Parts of the exercise:
- A) In the forum thread, what did the woman at the table of strangers say she could tell about other women?
- B) From the forum thread, quote the passage that opens with the words containing "This made me" and closes with "a great success.".

Segment Start: Extract provided

Baggs Wed 03-Jul-24 11:20:29

keepingquiet

Reminds me of a time I was at a table with a load of strangers. One woman said she could tell which women made their gravy from scratch and which made it from granules... I had nothing to contribute to that conversation.

This made me laugh and would have done at the time 😂

I'd have asked her which 'category' I belonged to.

lemsip Wed 03-Jul-24 10:14:38

If I'm in a group and one person is monopolizing the conversation another person should break in by asking a '
did anyone see question so changing subject and letting others in!

Eloethan Tue 02-Jul-24 20:08:46

Optomistic1 That sounds awful. I am so sorry that your solo holiday has not, so far, been a great success.

Unfortunately, there are people who only want to talk about themselves. Conversations should be two-way, with each person contributing something. Because you are such an attentive listener, this probably encourages people to open up and tell you their life stories.

I hope you are able to find someone not so self-absorbed who you can have a companionable conversation with. There are likely to be other people there who feel the same as you and who would enjoy your company.

Segment End: Extract provided
Segment Start: Data to examine

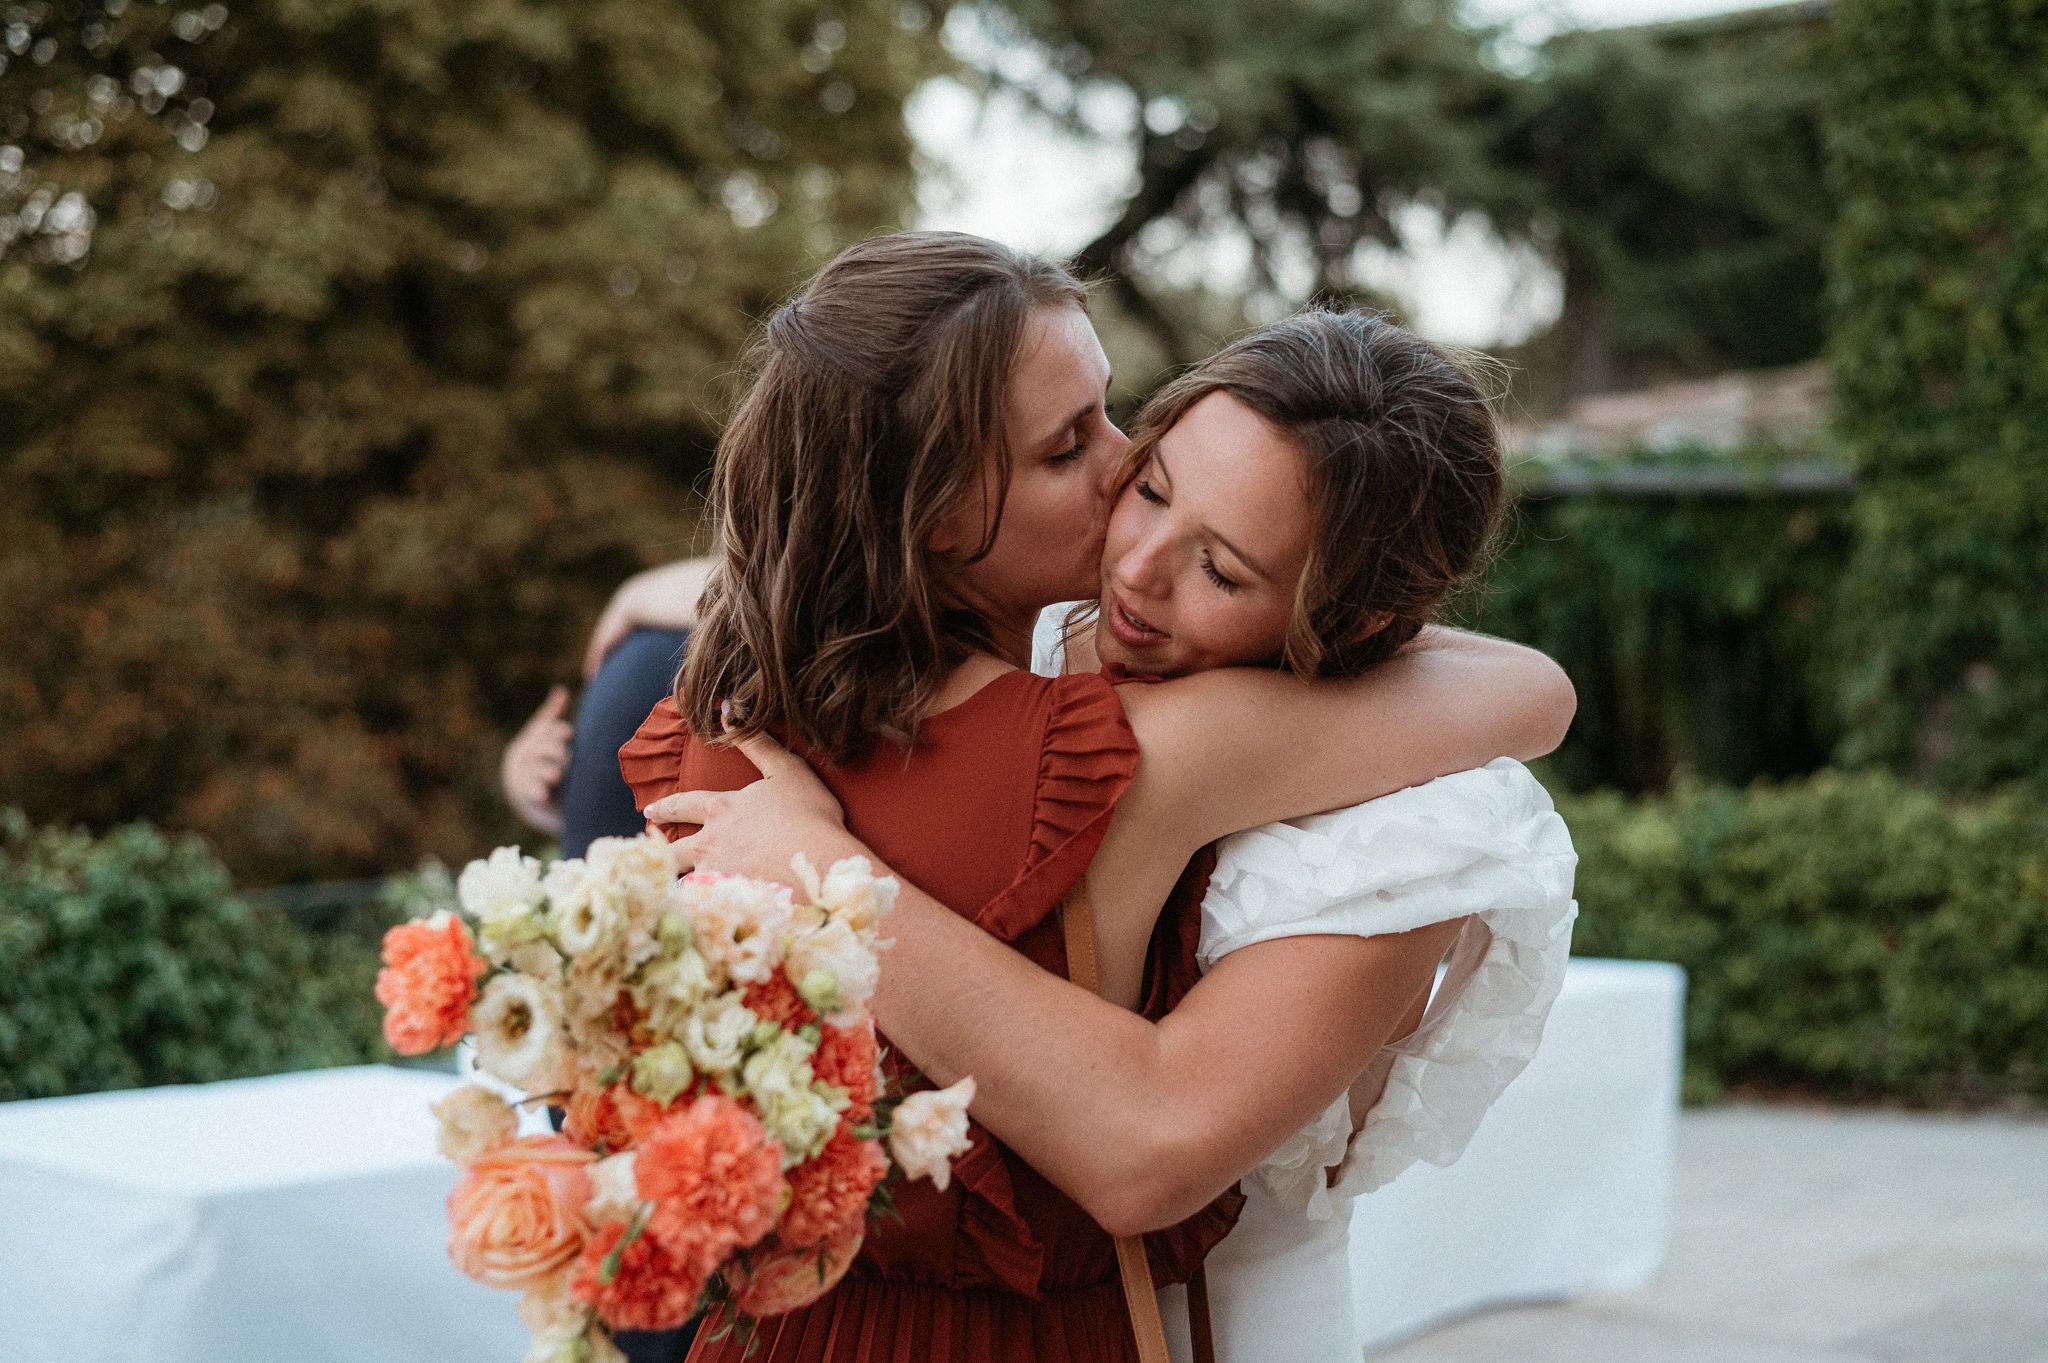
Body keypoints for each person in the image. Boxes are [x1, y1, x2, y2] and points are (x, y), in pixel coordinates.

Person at [616, 230, 1574, 1363]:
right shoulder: (1083, 710)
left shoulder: (715, 727)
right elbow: (1532, 690)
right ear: (927, 508)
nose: (1132, 551)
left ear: (1356, 620)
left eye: (1221, 567)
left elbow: (1531, 693)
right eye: (1140, 474)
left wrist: (829, 873)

Segment End: Data to examine

Outputs for the tasks:
- A) She said she could tell which women made their gravy from scratch and which made it from granules.

- B)
This made me laugh and would have done at the time 😂

I'd have asked her which 'category' I belonged to.

lemsip Wed 03-Jul-24 10:14:38

If I'm in a group and one person is monopolizing the conversation another person should break in by asking a '
did anyone see question so changing subject and letting others in!

Eloethan Tue 02-Jul-24 20:08:46

Optomistic1 That sounds awful. I am so sorry that your solo holiday has not, so far, been a great success.